▸ Data supplied
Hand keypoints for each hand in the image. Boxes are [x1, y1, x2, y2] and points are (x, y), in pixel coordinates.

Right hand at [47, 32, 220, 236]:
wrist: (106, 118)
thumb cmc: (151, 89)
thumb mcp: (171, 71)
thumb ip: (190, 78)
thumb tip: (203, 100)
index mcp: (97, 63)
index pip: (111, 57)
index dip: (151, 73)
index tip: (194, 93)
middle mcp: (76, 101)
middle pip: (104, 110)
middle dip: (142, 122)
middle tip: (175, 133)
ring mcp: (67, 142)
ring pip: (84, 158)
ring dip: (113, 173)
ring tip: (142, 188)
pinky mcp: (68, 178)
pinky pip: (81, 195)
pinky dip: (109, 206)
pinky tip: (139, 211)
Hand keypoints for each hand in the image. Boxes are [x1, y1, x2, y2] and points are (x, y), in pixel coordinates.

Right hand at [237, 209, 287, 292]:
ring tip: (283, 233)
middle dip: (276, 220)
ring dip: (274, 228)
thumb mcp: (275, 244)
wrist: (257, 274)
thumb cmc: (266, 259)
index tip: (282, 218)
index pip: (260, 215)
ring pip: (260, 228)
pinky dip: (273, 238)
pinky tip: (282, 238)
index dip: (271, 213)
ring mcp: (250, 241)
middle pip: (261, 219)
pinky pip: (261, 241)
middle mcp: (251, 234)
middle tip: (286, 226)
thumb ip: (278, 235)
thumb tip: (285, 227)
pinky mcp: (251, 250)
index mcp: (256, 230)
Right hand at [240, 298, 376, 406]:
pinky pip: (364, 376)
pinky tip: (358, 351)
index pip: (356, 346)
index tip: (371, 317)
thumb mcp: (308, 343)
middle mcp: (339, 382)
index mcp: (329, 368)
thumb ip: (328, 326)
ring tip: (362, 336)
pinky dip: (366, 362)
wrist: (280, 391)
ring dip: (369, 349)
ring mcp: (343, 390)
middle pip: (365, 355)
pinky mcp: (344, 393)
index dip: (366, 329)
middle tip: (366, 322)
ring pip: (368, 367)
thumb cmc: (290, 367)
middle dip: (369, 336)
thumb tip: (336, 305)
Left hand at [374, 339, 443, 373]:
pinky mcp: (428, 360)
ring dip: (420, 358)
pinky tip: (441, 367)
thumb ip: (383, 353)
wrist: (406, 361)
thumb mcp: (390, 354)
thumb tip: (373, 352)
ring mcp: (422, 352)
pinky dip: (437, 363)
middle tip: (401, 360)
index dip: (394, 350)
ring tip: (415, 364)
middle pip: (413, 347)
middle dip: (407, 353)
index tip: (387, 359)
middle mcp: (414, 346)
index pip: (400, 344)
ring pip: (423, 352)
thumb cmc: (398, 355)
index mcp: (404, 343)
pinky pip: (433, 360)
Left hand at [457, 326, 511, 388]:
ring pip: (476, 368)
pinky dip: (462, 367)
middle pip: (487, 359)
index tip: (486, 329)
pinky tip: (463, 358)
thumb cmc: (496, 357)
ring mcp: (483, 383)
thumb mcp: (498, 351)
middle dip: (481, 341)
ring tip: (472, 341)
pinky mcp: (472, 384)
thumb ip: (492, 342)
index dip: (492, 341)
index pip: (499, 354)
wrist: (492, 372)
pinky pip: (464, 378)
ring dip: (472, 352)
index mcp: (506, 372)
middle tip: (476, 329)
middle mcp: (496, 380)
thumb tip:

▸ Action item
Exactly the lines from the start of the entries through the one bearing "pinky tip: (282, 238)" are to be output, with both ends included.

▸ Answer for the task
Hand keypoints for each hand in the image. Boxes are [x1, y1, x2, y2] and points are (x, y), in pixel coordinates.

Right hand at [47, 32, 220, 236]:
wrist: (106, 118)
thumb cmc: (151, 89)
thumb mcp: (171, 71)
thumb ip: (190, 78)
thumb tip: (203, 100)
index mcp: (97, 63)
index pip: (111, 57)
index dip: (151, 73)
index tip: (194, 93)
middle mcp: (76, 101)
middle pip: (104, 110)
middle dip: (142, 122)
middle tip: (175, 133)
ring mcp: (67, 142)
ring pip: (84, 158)
ring dip: (113, 173)
ring tip: (142, 188)
pinky mcp: (68, 178)
pinky pip: (81, 195)
pinky dip: (109, 206)
pinky tip: (139, 211)
Hand keypoints for each hand in the image. Boxes are [x1, y1, x2, y2] and points are (x, y), in pixel coordinates.

Right hand at [237, 209, 287, 292]:
ring tip: (283, 233)
middle dip: (276, 220)
ring dip: (274, 228)
thumb mcp: (275, 244)
wrist: (257, 274)
thumb cmc: (266, 259)
index tip: (282, 218)
index pip: (260, 215)
ring pip: (260, 228)
pinky dip: (273, 238)
pinky tip: (282, 238)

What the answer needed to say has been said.